### Document segment

A Noble Man: Remembering Farrokh K. Irani again
Abracadabra By K. B. Ganapathy, Columns

A Noble Man: Remembering Farrokh K. Irani again

April 2, 2021

Farrokh Khudamurad Irani, Farrokh K. Irani (or F.K. Irani) for we Mysureans, Founder of the famous Ideal Jawa Motorcycle Factory at Yadavagiri, Mysuru, was an iconic Mysurean of his days since 1960. He passed away in October 1985 but happily there are Mysureans who revere his memory. I discovered the proof of this sentiment when Farrokh’s grandson (son of Farrokh’s eldest son Raian Irani) Yazad Raian Irani got the highest number of votes (182 out of 197 valid votes) in the membership election to the Mysore Race Club (MRC) held on 31.3.2021. I was delighted that the MRC members have not forgotten Farrokh’s contribution to the very existence, rather the survival, of MRC and voted his grandson with the highest number of votes ever in MRC membership election history.

Though MRC owes its origin to the then King  Chamaraja Wadiyar who started it in the year 1891 (130 years old as on 2021), after Independence of our country, the MRC was saved primarily due to the initiative taken by Farrokh Irani, who was in close friendly relationship with the last King of Mysore, Sri Jayachamaraja Wadiyar. It was, therefore, not surprising Farrokh K. Irani was the Chairman and Sr. Steward of MRC continuously for 14 years.

######
### Dataset extract

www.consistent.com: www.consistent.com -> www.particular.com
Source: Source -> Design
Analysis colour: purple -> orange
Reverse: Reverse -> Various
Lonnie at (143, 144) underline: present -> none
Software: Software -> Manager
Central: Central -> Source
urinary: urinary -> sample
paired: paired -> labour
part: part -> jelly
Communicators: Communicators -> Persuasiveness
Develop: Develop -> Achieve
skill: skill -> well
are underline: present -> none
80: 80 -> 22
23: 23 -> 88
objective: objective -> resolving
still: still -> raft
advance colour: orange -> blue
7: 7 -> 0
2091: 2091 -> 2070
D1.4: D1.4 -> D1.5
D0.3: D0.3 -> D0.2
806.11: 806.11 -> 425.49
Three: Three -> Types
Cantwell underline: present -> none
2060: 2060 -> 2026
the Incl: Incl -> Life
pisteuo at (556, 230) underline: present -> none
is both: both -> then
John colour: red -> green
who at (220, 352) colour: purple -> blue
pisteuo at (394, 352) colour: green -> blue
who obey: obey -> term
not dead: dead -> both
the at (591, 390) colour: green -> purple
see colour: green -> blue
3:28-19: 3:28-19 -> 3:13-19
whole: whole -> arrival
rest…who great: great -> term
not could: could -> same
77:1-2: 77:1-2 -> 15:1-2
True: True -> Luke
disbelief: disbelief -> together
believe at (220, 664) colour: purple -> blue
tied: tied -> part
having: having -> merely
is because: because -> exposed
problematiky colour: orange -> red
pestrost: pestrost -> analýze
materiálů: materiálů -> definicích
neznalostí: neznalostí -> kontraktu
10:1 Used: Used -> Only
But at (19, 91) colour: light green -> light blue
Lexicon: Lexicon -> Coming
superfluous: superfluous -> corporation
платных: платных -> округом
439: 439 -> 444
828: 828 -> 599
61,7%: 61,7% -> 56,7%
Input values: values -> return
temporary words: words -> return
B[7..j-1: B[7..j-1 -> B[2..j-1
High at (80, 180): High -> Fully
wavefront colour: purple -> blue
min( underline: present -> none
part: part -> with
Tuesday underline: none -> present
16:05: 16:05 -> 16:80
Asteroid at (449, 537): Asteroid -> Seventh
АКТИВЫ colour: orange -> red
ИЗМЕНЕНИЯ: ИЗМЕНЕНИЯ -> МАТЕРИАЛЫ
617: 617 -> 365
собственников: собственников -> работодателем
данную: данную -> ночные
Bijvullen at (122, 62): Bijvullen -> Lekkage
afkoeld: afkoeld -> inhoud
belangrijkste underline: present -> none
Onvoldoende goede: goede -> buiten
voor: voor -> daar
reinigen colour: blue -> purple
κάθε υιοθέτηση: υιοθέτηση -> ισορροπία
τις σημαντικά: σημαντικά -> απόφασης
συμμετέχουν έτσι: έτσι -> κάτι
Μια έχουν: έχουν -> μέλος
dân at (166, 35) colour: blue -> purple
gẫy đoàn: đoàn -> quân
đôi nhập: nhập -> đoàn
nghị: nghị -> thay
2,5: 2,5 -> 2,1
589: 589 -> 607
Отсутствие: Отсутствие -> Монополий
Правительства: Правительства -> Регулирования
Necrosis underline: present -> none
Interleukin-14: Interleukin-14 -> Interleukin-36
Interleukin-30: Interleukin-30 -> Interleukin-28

######

Required work:
1. In the column on Farrokh K. Irani, answer the following:
(a) In what month and year did Farrokh K. Irani pass away?
(b) How many votes did Yazad Raian Irani receive in the Mysore Race Club membership election, and out of how many valid votes?
(c) For how many years did Farrokh K. Irani serve continuously as Chairman and Sr. Steward of the Mysore Race Club?
2. According to the column on Farrokh K. Irani, why was it not surprising that he served as Chairman and Sr. Steward of the Mysore Race Club?

Solutions to the problems:
1.
(a) October 1985.
(b) 182 votes out of 197 valid votes.
(c) 14 years.

2. After India's Independence, the Mysore Race Club was saved primarily through Farrokh Irani's initiative. He also had a close, friendly relationship with Sri Jayachamaraja Wadiyar, the last King of Mysore.